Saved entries
^^^^^^^^
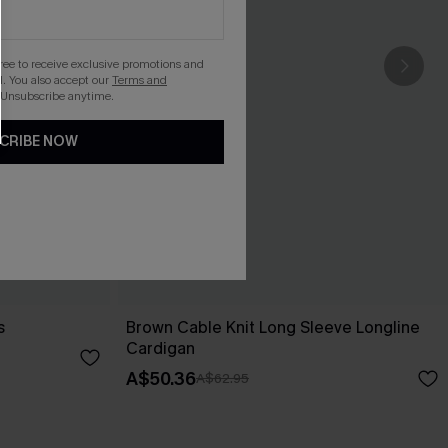
gree to receive exclusive promotions and
. You also accept our
Terms and
 Unsubscribe anytime.
CRIBE NOW
s
Brown Cable Knit Long Sleeve Longline
Cardigan
A$50.36
A$62.95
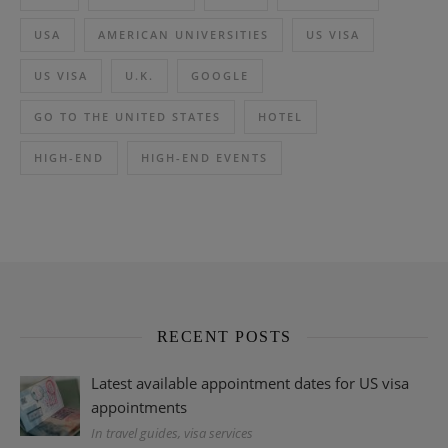
USA
AMERICAN UNIVERSITIES
US VISA
US VISA
U.K.
GOOGLE
GO TO THE UNITED STATES
HOTEL
HIGH-END
HIGH-END EVENTS
RECENT POSTS
Latest available appointment dates for US visa
appointments
In travel guides, visa services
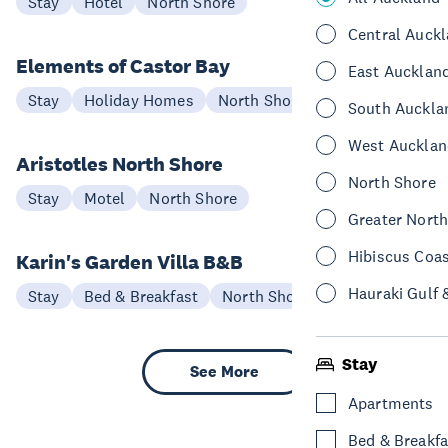
Stay
Hotel
North Shore
Central Auck
Elements of Castor Bay
East Aucklan
Stay
Holiday Homes
North Shore
South Auckla
West Aucklan
Aristotles North Shore
North Shore
Stay
Motel
North Shore
Greater Nort
Hibiscus Coa
Karin's Garden Villa B&B
Hauraki Gulf 
Stay
Bed & Breakfast
North Shore
Stay
See More
Apartments
Bed & Breakfa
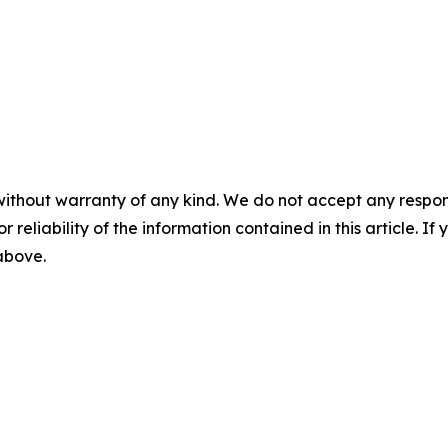
without warranty of any kind. We do not accept any responsib
r reliability of the information contained in this article. I
 above.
^^^^^^^^
Render the lines above as a Markdown table with a "No." column for the row number and a "Text" column for the line. Leave out blank lines and the pictures.

* RESPONSE AREA:
| No. | Text |
|---|---|
| 1 | gree to receive exclusive promotions and |
| 2 | . You also accept our |
| 3 | Terms and |
| 4 |  Unsubscribe anytime. |
| 5 | CRIBE NOW |
| 6 | s |
| 7 | Brown Cable Knit Long Sleeve Longline |
| 8 | Cardigan |
| 9 | A$50.36 |
| 10 | A$62.95 |
| 11 | USA |
| 12 | AMERICAN UNIVERSITIES |
| 13 | US VISA |
| 14 | US VISA |
| 15 | U.K. |
| 16 | GOOGLE |
| 17 | GO TO THE UNITED STATES |
| 18 | HOTEL |
| 19 | HIGH-END |
| 20 | HIGH-END EVENTS |
| 21 | RECENT POSTS |
| 22 | Latest available appointment dates for US visa |
| 23 | appointments |
| 24 | In travel guides, visa services |
| 25 | Stay |
| 26 | Hotel |
| 27 | North Shore |
| 28 | Central Auck |
| 29 | Elements of Castor Bay |
| 30 | East Aucklan |
| 31 | Stay |
| 32 | Holiday Homes |
| 33 | North Shore |
| 34 | South Auckla |
| 35 | West Aucklan |
| 36 | Aristotles North Shore |
| 37 | North Shore |
| 38 | Stay |
| 39 | Motel |
| 40 | North Shore |
| 41 | Greater Nort |
| 42 | Hibiscus Coa |
| 43 | Karin's Garden Villa B&B |
| 44 | Hauraki Gulf  |
| 45 | Stay |
| 46 | Bed & Breakfast |
| 47 | North Shore |
| 48 | Stay |
| 49 | See More |
| 50 | Apartments |
| 51 | Bed & Breakfa |
| 52 | without warranty of any kind. We do not accept any responsib |
| 53 | r reliability of the information contained in this article. I |
| 54 |  above. |